Und wisst ihr, was meiner Meinung nach, nach der WM passieren wird?
Nichts.
Die FIFA wird einfach genauso weitermachen.
Und sollte es wirklich durch ICE und Co. zu Übergriffen und weiteren Menschenrechtsverletzungen während der WM kommen, wird es ebenfalls keine Konsequenzen haben.
Im Gegenteil, vermutlich wird hier getestet, wie weit man gehen kann.
Und ich fürchte, dass man weit gehen kann... Sehr weit.
104 Spiele, 48 Nationen, 16 Städte, drei Austragungsländer und ein gigantisches Versprechen: Die FIFA Fußball-Weltmeisterschaft 2026 in den USA, Mexiko und Kanada soll das größte Sportfest der Geschichte werden. Doch je näher das Turnier rückt, desto lauter und eindringlicher werden die Warnungen von Menschenrechtler:innen, denn hinter der glänzenden Fassade der FIFA droht eine der politisch brisantesten Endrunden des Fußballs. Der sportliche Hochglanz ist schon lange vor dem Anpfiff im grellen Licht geopolitischer und gesellschaftlicher Krisen verblasst. Die Menschenrechtsorganisation Amnesty International hat sich von diplomatischen Floskeln verabschiedet und warnt unmissverständlich vor einer „akuten Menschenrechtskrise“ in den Gastgeberländern. Das Turnier, das als Symbol der Völkerverständigung inszeniert wird, steht auf einem moralisch höchst brüchigen Fundament.

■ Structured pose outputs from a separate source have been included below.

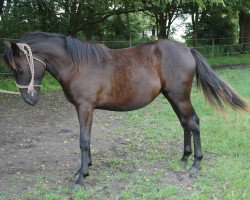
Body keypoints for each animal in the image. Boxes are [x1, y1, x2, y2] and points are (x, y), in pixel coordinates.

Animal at [2, 32, 249, 187]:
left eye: (20, 68)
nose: (30, 100)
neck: (78, 64)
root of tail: (187, 49)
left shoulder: (85, 107)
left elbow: (83, 141)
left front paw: (81, 177)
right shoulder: (85, 109)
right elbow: (87, 139)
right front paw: (85, 168)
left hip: (180, 97)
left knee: (193, 122)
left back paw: (196, 164)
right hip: (172, 96)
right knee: (185, 123)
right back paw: (184, 157)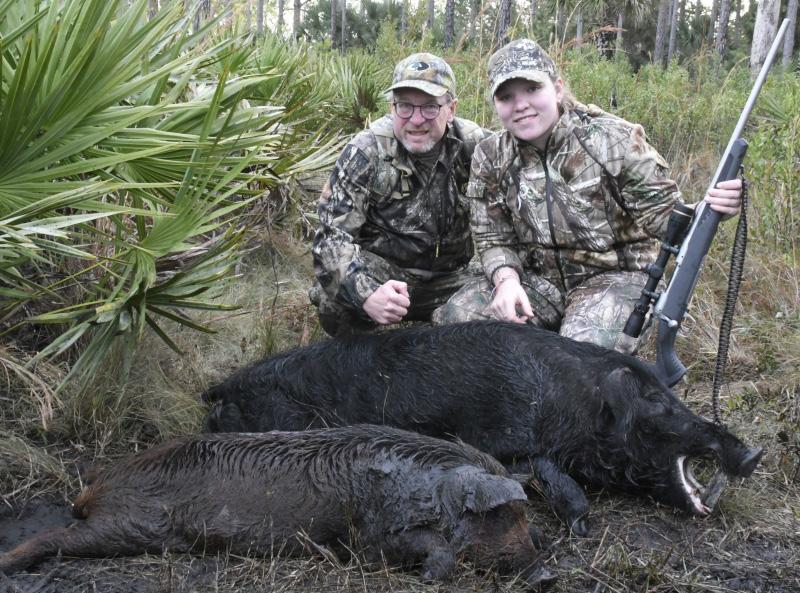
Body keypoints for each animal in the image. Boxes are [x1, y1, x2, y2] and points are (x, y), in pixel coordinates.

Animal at [0, 425, 553, 588]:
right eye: (499, 515)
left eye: (524, 514)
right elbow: (427, 545)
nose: (547, 576)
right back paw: (9, 563)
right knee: (59, 536)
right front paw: (434, 577)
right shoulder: (369, 538)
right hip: (130, 524)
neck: (430, 492)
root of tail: (100, 478)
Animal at [203, 320, 764, 536]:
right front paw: (582, 525)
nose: (754, 453)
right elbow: (539, 466)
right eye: (658, 404)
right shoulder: (490, 440)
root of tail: (222, 387)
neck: (567, 402)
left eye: (672, 396)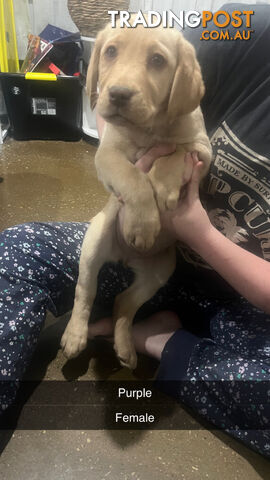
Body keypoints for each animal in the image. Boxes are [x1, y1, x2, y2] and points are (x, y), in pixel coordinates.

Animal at [61, 20, 213, 370]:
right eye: (110, 52)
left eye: (157, 60)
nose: (118, 94)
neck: (149, 128)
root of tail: (125, 257)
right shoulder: (107, 156)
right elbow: (133, 179)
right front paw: (143, 224)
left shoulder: (202, 150)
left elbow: (174, 153)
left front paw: (163, 186)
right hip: (95, 239)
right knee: (85, 291)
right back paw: (76, 336)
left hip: (159, 273)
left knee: (123, 304)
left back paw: (125, 347)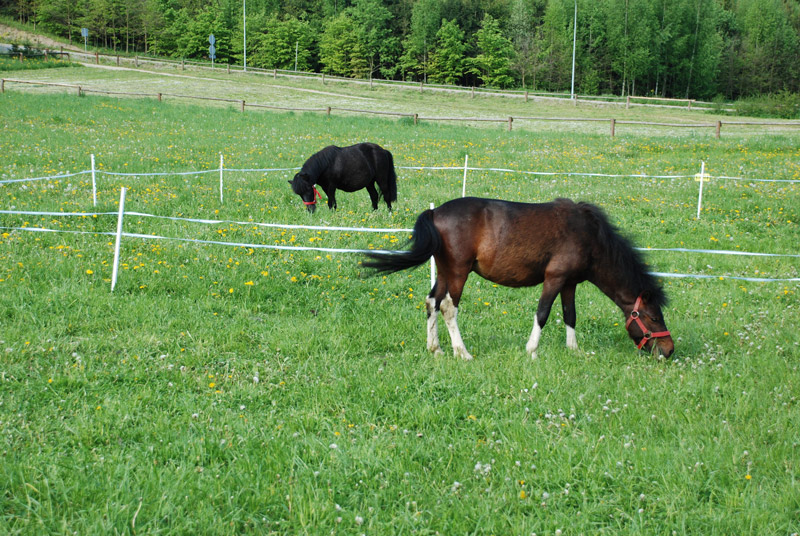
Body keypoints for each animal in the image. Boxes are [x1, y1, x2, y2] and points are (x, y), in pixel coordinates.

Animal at [364, 197, 676, 360]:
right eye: (654, 318)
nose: (669, 350)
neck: (590, 236)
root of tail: (434, 211)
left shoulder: (570, 283)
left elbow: (570, 315)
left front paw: (573, 349)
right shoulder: (554, 278)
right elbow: (543, 313)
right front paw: (532, 350)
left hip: (444, 272)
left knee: (432, 302)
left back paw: (436, 348)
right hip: (458, 273)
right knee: (448, 307)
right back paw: (462, 352)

Ein Großteil der Kritik konzentriert sich auf die USA, wo auch die meisten Spiele ausgetragen werden. In der zweiten Amtszeit von Donald Trump hat sich das politische und gesellschaftliche Klima im Land spürbar verschärft. Internationale Beobachter:innen verfolgen die dortigen Entwicklungen mit Sorge, und konstatieren, dass die aktuelle Politik der US-Regierung eine potenzielle Gefahr für die Sicherheit und die elementaren Freiheiten der Spieler, Fans und lokalen Gemeinschaften sei. Expert:innen befürchten eine massive Ausweitung der staatlichen Überwachung im Umfeld der Stadien sowie diskriminierende Sondermaßnahmen, die vor allem Minderheiten treffen könnten. Konkret warnen Menschenrechtsorganisationen wie Human Rights Watch vor einer Mobilisierung der US-Einwanderungsbehörde ICE, die wegen oft gewaltsamen Methoden und brutalem Vorgehen bekannt und gefürchtet ist. Es wird befürchtet, dass die Behörde ihre Präsenz bei den Veranstaltungen für willkürliche Kontrollen, groß angelegte Razzien und Abschiebungen nutzen könnte.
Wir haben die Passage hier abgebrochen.